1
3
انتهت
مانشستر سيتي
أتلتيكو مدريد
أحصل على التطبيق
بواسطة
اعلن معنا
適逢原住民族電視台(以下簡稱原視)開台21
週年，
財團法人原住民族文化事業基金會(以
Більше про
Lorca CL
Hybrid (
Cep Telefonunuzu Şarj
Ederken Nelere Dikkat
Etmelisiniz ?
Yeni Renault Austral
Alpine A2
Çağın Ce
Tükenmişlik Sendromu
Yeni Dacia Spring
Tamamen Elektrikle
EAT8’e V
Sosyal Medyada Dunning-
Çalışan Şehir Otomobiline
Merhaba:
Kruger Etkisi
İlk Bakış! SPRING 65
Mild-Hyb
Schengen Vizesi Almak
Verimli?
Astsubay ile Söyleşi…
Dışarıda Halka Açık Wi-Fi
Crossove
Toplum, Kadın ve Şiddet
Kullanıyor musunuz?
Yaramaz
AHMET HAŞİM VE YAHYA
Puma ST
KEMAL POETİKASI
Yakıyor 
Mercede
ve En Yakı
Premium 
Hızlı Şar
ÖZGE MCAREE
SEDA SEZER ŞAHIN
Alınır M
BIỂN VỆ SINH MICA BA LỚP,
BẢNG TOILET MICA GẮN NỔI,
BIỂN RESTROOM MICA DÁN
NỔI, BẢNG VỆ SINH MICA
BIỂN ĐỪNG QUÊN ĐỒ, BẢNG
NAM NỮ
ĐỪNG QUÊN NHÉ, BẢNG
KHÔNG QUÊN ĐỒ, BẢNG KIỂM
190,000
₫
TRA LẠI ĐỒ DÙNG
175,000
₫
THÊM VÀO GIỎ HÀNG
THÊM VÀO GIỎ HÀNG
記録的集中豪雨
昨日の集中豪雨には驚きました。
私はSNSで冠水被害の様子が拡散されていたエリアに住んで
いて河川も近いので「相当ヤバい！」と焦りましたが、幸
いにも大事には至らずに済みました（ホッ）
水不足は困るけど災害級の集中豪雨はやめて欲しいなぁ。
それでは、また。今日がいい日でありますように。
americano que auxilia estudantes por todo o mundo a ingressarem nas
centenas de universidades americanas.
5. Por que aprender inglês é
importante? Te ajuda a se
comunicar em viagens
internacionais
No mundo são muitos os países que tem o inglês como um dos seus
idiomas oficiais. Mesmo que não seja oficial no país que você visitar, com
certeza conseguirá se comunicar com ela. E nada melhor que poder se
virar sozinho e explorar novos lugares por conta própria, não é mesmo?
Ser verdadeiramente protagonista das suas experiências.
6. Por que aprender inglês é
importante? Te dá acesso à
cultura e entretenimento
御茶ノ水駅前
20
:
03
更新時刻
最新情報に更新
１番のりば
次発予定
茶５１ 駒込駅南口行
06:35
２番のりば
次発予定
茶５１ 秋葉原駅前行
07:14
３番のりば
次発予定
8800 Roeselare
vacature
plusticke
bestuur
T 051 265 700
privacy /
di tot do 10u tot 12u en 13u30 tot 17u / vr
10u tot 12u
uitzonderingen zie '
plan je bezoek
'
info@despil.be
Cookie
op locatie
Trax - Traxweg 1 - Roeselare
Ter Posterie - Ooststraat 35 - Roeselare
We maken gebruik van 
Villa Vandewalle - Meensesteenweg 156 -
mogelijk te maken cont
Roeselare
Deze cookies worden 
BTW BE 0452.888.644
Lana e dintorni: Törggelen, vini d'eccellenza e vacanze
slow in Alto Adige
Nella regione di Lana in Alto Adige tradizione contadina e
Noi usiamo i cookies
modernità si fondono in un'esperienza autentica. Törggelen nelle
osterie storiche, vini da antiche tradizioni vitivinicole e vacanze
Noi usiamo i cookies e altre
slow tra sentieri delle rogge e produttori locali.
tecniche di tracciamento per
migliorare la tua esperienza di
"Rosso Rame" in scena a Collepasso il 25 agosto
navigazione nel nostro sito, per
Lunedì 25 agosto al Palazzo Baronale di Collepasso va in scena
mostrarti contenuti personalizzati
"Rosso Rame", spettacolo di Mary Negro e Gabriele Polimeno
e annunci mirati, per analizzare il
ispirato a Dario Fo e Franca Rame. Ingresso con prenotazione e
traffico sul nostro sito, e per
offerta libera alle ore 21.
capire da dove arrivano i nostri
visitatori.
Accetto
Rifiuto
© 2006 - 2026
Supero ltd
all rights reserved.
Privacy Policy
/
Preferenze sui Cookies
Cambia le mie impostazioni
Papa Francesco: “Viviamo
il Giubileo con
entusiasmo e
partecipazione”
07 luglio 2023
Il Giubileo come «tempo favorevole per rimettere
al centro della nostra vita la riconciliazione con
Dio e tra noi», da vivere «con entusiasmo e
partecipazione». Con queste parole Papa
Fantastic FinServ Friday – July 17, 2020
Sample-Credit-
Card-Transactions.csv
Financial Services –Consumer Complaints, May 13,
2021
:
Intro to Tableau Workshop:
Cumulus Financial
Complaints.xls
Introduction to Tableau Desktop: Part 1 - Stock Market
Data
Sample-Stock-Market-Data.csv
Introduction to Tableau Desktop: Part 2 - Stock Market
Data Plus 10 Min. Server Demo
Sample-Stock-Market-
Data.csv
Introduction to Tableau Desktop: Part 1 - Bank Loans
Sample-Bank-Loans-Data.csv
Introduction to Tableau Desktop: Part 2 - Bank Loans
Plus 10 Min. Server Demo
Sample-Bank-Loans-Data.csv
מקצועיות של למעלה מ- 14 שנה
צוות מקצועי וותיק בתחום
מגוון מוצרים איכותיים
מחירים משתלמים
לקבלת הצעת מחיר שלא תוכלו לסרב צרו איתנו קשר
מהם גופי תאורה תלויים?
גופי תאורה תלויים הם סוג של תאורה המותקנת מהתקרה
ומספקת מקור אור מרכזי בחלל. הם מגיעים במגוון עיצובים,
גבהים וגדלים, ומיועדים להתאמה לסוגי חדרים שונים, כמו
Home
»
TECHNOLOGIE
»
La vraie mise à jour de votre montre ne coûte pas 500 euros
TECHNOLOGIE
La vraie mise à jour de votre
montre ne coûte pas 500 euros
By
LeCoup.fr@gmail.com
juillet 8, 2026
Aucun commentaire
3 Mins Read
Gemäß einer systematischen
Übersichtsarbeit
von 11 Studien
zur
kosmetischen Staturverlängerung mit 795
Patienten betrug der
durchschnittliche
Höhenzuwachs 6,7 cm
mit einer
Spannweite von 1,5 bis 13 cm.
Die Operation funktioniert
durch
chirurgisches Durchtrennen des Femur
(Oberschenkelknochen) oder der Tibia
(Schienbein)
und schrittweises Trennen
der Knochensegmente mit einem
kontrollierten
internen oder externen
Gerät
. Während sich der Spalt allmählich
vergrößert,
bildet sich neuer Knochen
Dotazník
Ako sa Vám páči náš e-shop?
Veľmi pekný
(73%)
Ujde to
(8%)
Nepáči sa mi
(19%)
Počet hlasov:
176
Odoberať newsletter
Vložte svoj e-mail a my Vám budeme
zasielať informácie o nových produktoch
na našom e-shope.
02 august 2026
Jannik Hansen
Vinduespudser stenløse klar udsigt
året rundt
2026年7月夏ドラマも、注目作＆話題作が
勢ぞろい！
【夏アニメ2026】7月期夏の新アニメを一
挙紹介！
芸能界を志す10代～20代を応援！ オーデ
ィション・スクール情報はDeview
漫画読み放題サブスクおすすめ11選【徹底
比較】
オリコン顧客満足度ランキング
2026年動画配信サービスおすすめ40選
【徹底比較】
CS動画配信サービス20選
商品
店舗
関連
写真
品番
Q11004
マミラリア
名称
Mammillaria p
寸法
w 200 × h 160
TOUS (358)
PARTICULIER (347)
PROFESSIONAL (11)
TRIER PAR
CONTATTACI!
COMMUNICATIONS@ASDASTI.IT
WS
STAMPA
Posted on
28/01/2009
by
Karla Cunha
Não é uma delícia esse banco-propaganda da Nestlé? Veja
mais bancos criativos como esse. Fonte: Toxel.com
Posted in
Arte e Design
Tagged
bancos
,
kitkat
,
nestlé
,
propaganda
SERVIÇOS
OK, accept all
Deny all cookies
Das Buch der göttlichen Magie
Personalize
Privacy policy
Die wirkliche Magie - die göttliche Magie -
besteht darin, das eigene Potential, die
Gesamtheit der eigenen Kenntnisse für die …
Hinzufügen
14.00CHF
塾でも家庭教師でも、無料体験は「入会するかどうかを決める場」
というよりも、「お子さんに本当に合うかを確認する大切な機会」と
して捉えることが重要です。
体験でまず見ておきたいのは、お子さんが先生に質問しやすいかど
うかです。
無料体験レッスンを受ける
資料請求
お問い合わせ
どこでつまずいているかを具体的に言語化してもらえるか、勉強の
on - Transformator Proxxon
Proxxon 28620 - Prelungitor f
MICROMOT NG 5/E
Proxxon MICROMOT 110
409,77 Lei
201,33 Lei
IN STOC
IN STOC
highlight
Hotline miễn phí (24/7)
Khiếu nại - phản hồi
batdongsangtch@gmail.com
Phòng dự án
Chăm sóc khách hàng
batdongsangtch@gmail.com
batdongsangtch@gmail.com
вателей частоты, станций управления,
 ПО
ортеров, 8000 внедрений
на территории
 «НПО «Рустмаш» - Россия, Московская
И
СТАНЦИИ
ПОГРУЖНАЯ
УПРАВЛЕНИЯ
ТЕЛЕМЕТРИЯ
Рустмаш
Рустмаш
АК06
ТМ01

* **Directive**: Reproduce, word for word, every line of the items from the first line through the line that contains "Kruger Etkisi", including both of those lines.

* **Answer below**:
1
3
انتهت
مانشستر سيتي
أتلتيكو مدريد
أحصل على التطبيق
بواسطة
اعلن معنا
適逢原住民族電視台(以下簡稱原視)開台21
週年，
財團法人原住民族文化事業基金會(以
Більше про
Lorca CL
Hybrid (
Cep Telefonunuzu Şarj
Ederken Nelere Dikkat
Etmelisiniz ?
Yeni Renault Austral
Alpine A2
Çağın Ce
Tükenmişlik Sendromu
Yeni Dacia Spring
Tamamen Elektrikle
EAT8’e V
Sosyal Medyada Dunning-
Çalışan Şehir Otomobiline
Merhaba:
Kruger Etkisi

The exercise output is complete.